▸ TASK STATEMENT
Filter the records for "Returns" and keep each line that has it.

▸ PROVIDED ENTRIES
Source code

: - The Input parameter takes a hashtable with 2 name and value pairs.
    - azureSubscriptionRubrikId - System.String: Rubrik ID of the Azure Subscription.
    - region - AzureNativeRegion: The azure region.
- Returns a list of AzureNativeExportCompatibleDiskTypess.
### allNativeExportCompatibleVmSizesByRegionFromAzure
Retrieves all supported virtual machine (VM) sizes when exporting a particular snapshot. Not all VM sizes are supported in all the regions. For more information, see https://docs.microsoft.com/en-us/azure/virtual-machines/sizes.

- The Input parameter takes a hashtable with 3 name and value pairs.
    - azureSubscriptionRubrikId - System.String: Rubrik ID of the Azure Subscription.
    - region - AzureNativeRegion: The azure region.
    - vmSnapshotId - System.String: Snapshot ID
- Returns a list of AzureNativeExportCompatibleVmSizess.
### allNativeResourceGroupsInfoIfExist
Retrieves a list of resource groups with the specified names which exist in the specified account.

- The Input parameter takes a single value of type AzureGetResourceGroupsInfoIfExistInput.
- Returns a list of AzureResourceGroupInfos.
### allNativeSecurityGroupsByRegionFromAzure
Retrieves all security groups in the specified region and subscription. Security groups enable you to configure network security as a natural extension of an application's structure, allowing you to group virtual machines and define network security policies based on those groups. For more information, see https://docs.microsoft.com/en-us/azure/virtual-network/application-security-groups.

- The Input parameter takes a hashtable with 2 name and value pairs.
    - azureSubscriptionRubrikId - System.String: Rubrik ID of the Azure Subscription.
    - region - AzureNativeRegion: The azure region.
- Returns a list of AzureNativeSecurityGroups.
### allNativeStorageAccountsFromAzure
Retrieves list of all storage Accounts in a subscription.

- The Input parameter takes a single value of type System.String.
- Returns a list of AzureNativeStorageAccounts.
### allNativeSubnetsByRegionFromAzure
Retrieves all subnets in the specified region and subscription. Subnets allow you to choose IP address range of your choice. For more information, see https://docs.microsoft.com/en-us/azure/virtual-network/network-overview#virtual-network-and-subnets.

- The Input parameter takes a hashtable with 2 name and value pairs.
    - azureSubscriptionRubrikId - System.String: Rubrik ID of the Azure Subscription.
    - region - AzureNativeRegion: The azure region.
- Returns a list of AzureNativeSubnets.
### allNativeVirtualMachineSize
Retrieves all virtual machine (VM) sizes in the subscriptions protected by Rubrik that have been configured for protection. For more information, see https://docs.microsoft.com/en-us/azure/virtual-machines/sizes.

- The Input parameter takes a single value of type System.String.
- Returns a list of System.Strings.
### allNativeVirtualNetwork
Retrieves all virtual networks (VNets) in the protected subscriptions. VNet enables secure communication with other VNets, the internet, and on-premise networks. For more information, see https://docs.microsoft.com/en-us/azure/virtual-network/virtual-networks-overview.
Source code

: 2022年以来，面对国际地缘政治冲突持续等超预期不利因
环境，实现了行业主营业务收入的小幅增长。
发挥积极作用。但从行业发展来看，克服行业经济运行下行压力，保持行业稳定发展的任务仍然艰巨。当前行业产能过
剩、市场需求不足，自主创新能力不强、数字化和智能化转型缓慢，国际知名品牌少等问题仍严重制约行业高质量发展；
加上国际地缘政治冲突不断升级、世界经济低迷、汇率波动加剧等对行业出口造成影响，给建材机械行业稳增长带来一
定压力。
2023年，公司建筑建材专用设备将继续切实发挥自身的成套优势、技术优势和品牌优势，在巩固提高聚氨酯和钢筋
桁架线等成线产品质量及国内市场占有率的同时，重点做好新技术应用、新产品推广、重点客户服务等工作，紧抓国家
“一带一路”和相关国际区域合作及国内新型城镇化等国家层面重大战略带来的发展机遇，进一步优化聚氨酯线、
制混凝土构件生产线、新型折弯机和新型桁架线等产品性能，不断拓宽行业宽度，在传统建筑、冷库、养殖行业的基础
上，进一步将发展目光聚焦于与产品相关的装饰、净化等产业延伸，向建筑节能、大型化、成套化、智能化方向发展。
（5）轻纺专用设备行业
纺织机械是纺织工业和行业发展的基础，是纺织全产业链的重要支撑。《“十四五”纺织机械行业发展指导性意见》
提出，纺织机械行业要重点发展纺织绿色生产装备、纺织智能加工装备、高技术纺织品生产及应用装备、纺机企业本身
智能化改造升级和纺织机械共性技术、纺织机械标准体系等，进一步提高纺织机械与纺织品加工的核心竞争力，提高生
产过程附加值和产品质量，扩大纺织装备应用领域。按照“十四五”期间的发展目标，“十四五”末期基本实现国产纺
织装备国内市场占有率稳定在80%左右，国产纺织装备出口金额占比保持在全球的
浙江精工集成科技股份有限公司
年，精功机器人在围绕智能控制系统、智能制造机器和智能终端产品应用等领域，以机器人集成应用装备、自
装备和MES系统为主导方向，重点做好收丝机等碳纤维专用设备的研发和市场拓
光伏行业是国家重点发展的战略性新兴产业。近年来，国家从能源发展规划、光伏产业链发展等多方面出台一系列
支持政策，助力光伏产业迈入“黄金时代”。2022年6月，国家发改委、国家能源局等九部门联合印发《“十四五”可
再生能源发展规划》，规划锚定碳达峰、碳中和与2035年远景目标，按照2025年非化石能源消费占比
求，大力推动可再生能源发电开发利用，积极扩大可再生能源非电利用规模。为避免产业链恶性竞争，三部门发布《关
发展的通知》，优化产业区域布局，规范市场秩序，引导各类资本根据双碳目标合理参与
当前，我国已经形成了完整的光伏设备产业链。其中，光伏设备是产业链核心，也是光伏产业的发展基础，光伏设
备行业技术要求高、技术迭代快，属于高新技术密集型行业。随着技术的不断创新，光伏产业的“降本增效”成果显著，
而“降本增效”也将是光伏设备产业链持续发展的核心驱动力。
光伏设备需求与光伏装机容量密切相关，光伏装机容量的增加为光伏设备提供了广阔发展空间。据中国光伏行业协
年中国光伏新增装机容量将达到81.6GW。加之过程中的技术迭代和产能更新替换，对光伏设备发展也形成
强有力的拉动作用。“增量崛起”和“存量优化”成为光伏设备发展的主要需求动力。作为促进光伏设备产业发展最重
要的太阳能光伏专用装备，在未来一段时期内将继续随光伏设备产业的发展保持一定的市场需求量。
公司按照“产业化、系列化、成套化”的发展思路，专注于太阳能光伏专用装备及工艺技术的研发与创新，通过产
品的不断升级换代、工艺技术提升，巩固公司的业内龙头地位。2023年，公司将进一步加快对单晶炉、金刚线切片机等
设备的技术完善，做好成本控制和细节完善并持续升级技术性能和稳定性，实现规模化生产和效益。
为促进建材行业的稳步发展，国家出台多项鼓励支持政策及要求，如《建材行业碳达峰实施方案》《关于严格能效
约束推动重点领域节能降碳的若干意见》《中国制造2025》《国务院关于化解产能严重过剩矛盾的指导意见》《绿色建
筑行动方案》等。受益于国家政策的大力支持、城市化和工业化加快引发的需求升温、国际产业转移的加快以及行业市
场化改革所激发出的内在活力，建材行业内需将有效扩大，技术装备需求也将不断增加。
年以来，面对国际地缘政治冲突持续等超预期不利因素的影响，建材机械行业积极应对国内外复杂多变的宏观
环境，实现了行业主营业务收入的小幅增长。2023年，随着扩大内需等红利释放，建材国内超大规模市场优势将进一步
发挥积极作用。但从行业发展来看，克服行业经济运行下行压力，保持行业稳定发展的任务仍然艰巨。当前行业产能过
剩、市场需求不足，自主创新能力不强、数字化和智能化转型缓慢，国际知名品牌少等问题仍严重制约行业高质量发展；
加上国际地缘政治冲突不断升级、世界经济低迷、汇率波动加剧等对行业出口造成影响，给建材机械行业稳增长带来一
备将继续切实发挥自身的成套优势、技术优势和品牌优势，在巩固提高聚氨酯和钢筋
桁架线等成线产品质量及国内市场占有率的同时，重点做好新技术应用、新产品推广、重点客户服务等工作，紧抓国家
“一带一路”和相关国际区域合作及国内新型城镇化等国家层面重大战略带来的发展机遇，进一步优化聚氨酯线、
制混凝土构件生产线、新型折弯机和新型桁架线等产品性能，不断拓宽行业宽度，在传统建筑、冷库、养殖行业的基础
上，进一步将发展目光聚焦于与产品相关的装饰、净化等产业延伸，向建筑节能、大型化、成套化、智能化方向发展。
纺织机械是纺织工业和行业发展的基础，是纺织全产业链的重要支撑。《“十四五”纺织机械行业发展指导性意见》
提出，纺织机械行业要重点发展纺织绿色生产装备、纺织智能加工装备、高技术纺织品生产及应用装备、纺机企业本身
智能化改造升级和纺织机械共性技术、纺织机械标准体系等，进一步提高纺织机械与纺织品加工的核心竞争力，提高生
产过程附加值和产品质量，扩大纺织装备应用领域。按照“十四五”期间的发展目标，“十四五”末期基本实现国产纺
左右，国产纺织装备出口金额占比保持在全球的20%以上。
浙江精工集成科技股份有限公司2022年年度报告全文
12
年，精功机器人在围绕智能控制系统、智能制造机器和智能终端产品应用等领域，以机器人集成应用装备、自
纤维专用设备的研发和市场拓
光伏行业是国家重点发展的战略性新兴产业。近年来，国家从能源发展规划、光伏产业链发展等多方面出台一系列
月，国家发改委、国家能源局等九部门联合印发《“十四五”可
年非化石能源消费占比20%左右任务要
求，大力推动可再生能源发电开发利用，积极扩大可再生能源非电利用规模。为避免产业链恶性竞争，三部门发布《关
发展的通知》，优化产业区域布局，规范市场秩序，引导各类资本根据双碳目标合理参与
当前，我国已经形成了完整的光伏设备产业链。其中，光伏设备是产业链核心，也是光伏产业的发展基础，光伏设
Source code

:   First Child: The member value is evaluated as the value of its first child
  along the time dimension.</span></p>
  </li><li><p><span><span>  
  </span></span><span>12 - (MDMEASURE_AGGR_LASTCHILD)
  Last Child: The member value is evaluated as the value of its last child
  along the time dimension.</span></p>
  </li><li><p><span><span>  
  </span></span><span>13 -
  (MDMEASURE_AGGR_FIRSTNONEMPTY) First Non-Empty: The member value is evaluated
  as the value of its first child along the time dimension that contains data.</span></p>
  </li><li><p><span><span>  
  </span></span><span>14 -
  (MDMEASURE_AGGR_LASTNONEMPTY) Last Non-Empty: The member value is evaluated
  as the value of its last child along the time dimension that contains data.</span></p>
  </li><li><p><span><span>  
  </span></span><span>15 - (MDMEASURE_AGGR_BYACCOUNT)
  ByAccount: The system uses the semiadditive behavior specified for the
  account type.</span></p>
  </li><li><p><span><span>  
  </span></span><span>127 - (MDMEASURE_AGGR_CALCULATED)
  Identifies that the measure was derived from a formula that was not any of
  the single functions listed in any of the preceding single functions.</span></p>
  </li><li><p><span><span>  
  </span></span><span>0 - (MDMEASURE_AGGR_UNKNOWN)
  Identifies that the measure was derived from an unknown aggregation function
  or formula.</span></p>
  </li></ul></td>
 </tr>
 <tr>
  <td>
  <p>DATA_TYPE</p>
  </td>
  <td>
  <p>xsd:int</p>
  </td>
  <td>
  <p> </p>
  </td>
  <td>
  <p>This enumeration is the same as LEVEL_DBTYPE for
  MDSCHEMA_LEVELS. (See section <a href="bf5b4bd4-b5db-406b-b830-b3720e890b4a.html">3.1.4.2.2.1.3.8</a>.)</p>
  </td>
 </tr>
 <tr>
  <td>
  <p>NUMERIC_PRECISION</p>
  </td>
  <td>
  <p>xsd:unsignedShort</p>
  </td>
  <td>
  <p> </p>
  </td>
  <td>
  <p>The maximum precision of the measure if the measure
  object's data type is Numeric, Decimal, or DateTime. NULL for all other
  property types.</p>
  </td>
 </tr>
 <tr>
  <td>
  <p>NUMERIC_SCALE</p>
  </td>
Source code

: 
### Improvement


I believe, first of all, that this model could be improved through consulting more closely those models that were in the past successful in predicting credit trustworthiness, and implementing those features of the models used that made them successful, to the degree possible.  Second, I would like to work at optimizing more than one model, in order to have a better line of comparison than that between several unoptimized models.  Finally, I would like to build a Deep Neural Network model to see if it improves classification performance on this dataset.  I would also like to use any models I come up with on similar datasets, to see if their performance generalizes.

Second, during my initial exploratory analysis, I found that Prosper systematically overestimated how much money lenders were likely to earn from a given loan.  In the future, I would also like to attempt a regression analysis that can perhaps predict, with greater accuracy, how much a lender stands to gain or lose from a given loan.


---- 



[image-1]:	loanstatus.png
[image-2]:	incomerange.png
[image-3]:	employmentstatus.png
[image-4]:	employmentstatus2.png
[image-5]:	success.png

▸ SOLUTION
- Returns a list of AzureNativeExportCompatibleDiskTypess.
- Returns a list of AzureNativeExportCompatibleVmSizess.
- Returns a list of AzureResourceGroupInfos.
- Returns a list of AzureNativeSecurityGroups.
- Returns a list of AzureNativeStorageAccounts.
- Returns a list of AzureNativeSubnets.
- Returns a list of System.Strings.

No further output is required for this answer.